Take the JAC
Appeal Staff Writer
Scheduled to start rolling on Oct. 3, Carson City’s fledgling transit program now has a name – JAC – along with a logo and an operator.
City supervisors this week awarded a contract to operate the fixed-route bus system to the Fairfield, Calif., company MV Transportation, which already runs Carson City’s dial-a-ride service.
The company’s bid, the lowest among three, came in at slightly more than $600,000, which is 60 percent less than transportation officials had expected, and budgeted for – although that rate was agreed on before gas prices began to skyrocket in response to destruction and chaos raging in the aftermath of Hurricane Katrina on the U.S. Gulf Coast.
The first bus is scheduled to begin service from the main transfer point, in front of the federal building on Carson Street, at 6:30 a.m. Oct. 3.
The city will survey several gas stations once a month and pay MV Transportation the difference between actual gas prices and prices at the time the contract was made: $2.72 per gallon for unleaded and $3.10 for diesel.
Dulude said a gas price increase of 50 cents a gallon, lasting for the entire year, would result in extra payments of about $25,000. According to that estimate, the new bus system will cost less to operate than city officials had thought, even if gas prices soar past $10 a gallon.
The savings will be kept in the transit fund for maintenance and repair of buses as well as more and possibly bigger buses if ridership dictates a more robust system.

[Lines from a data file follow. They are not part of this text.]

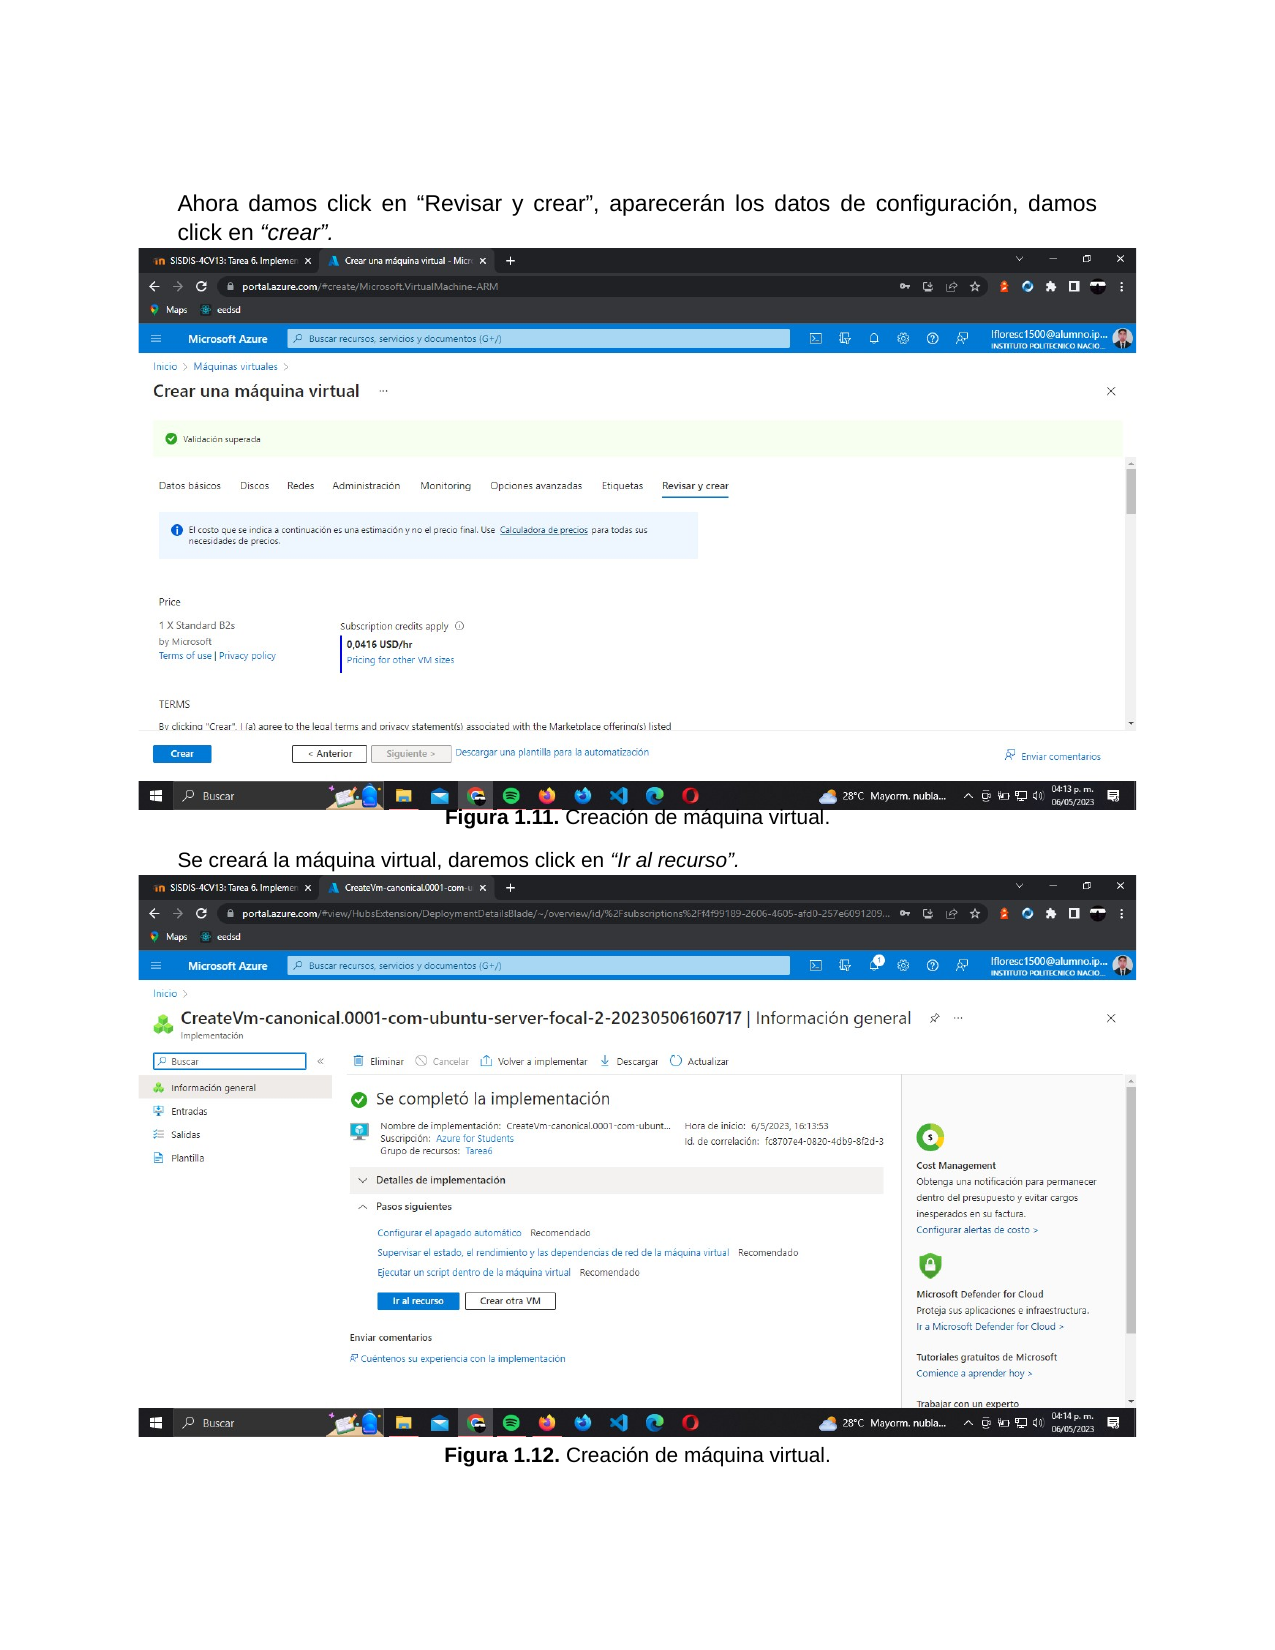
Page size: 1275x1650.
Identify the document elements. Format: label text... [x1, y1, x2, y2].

text Figura 1.12. Creación de máquina virtual. [177, 1442, 1098, 1466]
text Ahora damos click en “Revisar y crear”, aparecerán los datos de configuración, damos click en “crear”. [177, 190, 1098, 245]
text Se creará la máquina virtual, daremos click en “Ir al recurso”. [177, 847, 1098, 871]
text Figura 1.11. Creación de máquina virtual. [177, 805, 1098, 829]
picture [138, 875, 1137, 1437]
picture [138, 248, 1137, 810]
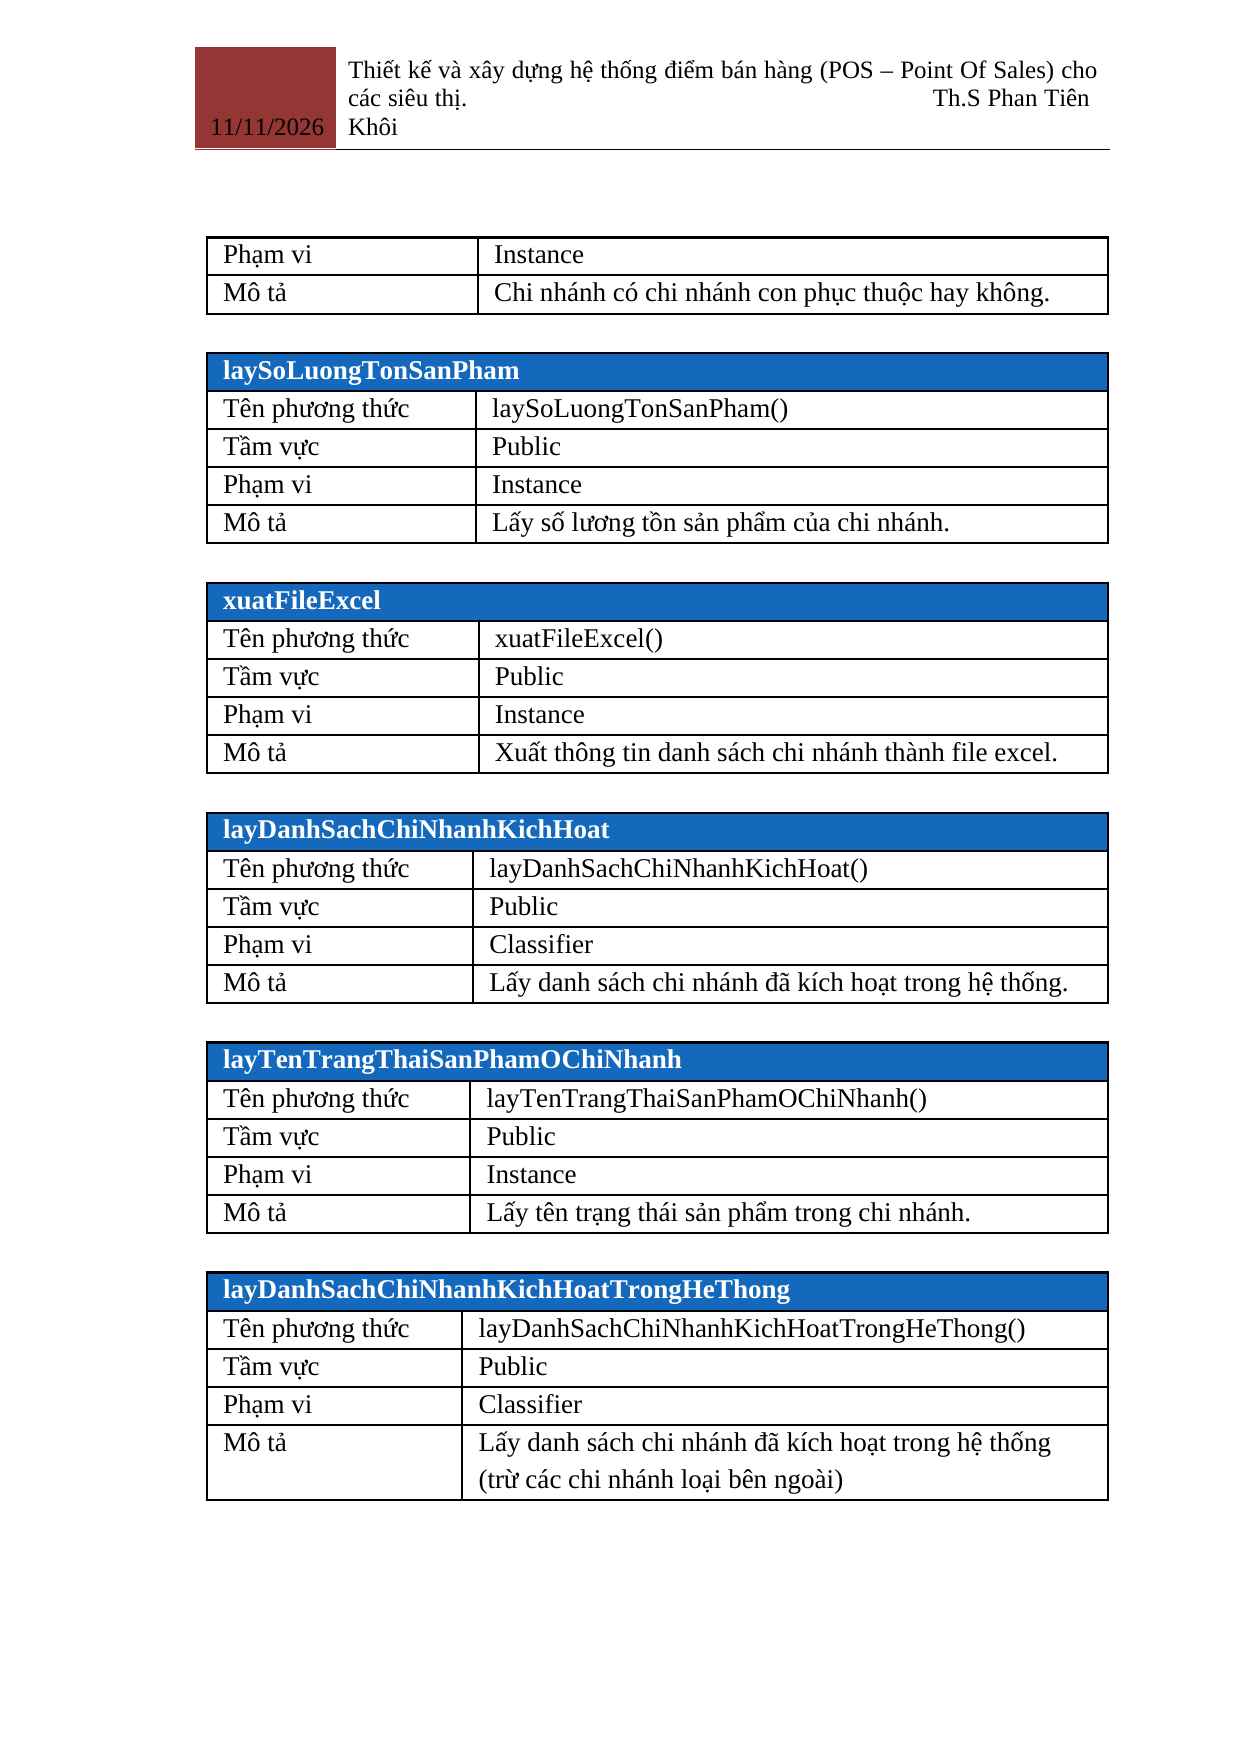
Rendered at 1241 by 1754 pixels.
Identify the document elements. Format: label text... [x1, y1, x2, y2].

Dulude also announced the system will be called JAC, standing for Jump Around Carson, for service in Carson proper, and Jump Around the Counties for routes that stretch outside the city.
A color scheme of green, blue, white and silver will decorate the buses, with a jackrabbit logo.
“It signifies the efficiency of jumping from one point to another easily,” Dulude said.
The color scheme and design of the four buses dedicated to the fixed-route system will vary from two buses to be used solely for the dial-a-ride program, which the city is scaling back, restricting service to the elderly and disabled who need it most.
Dulude said transportation officials chose the bright colors because “we wanted to have something that looked different on the street that could be easily identified and brightly colored to attract attention.”
Of the four routes, two will loop around the densest part of North Carson while one will extend all the way to the northern boundary. The fourth will shoot south to Topsy Lane in Douglas County. Transit officials plan about five stops per mile on the 30-mile system.